**Source document**

Surgery is undoubtedly one of the strengths of the veterinary practice Des Bergières. Indeed, very modern techniques, such as minimally invasive surgery (for sterilization with the least possible pain, or to view and treat joints, etc.) have been practiced proactively for years.
We have two fully equipped surgical suites, which can be used simultaneously at any time in response to the potential urgency for surgery. Hence, many vets trust us and refer complex orthopedic surgery cases to us or laser surgery, for example.
You will find numeous explanations on this website about different surgery and their techniques, especially on the most common types of surgery.
The purpose of surgical treatment for fractures is anatomical reconstruction and restoration of function. According to the Association for Osteosynthesis AO, the basic principles of osteosynthesis are fracture reduction to restore anatomical relationships, fracture fixation providing absolute or relative stability, preservation of blood supply and early and safe functional mobilization.
Depending on the location and complexity of the fracture that your pet presents with, we will choose the most suitable fixation method from the latest developments in osteosynthesis devices: locking compression plates (LCP), dynamic compression plates (DCP), or, more traditionally, from the usual plates and screws, strapping and external fixers.
Rupture of the anterior cruciate ligament is the most common reason for consultation in veterinary orthopedics. Just as in humans, it is a rupture of a ligament of the knee. It induces instability in the joint and hence an acute lameness with suppression of support; the animal does not often put weight on its paw. There may also be associated medial meniscal lesions. A partial or progressive rupture of the ligament is also possible; in this case it induces less obvious lameness.
Surgery is often necessary because without treatment, the instability of the knee will lead to a very rapid development of osteoarthritis. Two surgical techniques are possible, depending on the weight and physical activity of the dog:
- first one, called modified De Angelis technique, reserved for small dog breeds, restores surgical stability by the fitting of a prosthesis on the outside of the knee joint.

**Work instructions**
Please retype the veterinary surgery text word for word, everything from "Depending on the location" down to "and external fixers.".

(Stored data entries)
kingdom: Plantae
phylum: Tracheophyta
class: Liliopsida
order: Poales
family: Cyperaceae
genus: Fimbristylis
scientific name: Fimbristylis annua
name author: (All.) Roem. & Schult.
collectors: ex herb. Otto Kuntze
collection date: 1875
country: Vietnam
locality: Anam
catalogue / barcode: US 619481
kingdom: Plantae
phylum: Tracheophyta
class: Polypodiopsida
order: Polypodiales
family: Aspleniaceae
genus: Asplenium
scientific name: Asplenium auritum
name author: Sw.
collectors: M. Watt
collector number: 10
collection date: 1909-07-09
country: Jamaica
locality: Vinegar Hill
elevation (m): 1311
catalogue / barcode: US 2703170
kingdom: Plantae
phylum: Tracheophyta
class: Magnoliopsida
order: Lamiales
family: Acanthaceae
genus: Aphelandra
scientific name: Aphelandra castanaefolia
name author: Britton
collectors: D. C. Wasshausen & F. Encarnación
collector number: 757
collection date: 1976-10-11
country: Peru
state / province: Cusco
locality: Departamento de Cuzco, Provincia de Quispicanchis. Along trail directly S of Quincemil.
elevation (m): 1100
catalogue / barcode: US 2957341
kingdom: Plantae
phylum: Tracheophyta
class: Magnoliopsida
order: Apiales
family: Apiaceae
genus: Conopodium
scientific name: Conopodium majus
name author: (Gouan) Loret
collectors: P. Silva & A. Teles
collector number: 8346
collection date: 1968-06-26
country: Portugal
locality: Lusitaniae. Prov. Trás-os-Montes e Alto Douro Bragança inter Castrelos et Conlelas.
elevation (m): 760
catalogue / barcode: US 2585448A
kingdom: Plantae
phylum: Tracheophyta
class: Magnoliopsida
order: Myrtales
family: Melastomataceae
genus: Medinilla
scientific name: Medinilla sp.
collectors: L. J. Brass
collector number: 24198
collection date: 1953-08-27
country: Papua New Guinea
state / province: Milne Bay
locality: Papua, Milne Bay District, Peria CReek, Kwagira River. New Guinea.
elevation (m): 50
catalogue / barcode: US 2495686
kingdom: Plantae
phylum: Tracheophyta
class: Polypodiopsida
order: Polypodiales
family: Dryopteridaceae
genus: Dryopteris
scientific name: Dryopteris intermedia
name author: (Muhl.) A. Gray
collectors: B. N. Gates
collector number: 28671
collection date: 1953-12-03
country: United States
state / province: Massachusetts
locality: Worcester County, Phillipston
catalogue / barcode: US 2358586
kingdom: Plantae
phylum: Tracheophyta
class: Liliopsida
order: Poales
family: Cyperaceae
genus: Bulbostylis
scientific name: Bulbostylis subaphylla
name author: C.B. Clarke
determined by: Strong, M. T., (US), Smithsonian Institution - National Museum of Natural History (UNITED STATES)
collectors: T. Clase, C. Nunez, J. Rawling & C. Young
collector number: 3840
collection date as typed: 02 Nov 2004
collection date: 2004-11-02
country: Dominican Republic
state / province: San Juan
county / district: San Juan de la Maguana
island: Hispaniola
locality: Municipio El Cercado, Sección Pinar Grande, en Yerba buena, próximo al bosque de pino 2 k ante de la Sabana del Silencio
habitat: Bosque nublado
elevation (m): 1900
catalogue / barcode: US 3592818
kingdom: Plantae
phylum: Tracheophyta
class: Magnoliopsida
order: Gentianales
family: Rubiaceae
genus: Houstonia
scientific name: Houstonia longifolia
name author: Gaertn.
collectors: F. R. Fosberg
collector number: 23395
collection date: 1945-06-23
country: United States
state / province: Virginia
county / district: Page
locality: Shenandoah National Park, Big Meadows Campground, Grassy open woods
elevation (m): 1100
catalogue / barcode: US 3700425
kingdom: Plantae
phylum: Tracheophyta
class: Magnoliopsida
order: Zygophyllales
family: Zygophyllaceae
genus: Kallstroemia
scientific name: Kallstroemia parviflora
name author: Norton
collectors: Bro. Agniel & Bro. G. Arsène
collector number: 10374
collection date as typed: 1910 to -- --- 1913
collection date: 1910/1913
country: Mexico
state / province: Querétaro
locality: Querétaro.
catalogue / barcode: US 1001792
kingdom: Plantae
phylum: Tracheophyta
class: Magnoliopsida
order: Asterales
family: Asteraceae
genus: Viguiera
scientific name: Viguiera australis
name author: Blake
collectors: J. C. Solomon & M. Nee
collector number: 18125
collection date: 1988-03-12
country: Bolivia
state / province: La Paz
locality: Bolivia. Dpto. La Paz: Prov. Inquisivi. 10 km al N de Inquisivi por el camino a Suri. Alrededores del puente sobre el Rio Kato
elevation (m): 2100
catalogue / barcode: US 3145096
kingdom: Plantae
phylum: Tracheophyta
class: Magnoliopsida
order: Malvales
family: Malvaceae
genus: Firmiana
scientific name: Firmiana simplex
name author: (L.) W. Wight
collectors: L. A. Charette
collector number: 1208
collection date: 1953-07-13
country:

**Answer to this exercise**
Depending on the location and complexity of the fracture that your pet presents with, we will choose the most suitable fixation method from the latest developments in osteosynthesis devices: locking compression plates (LCP), dynamic compression plates (DCP), or, more traditionally, from the usual plates and screws, strapping and external fixers.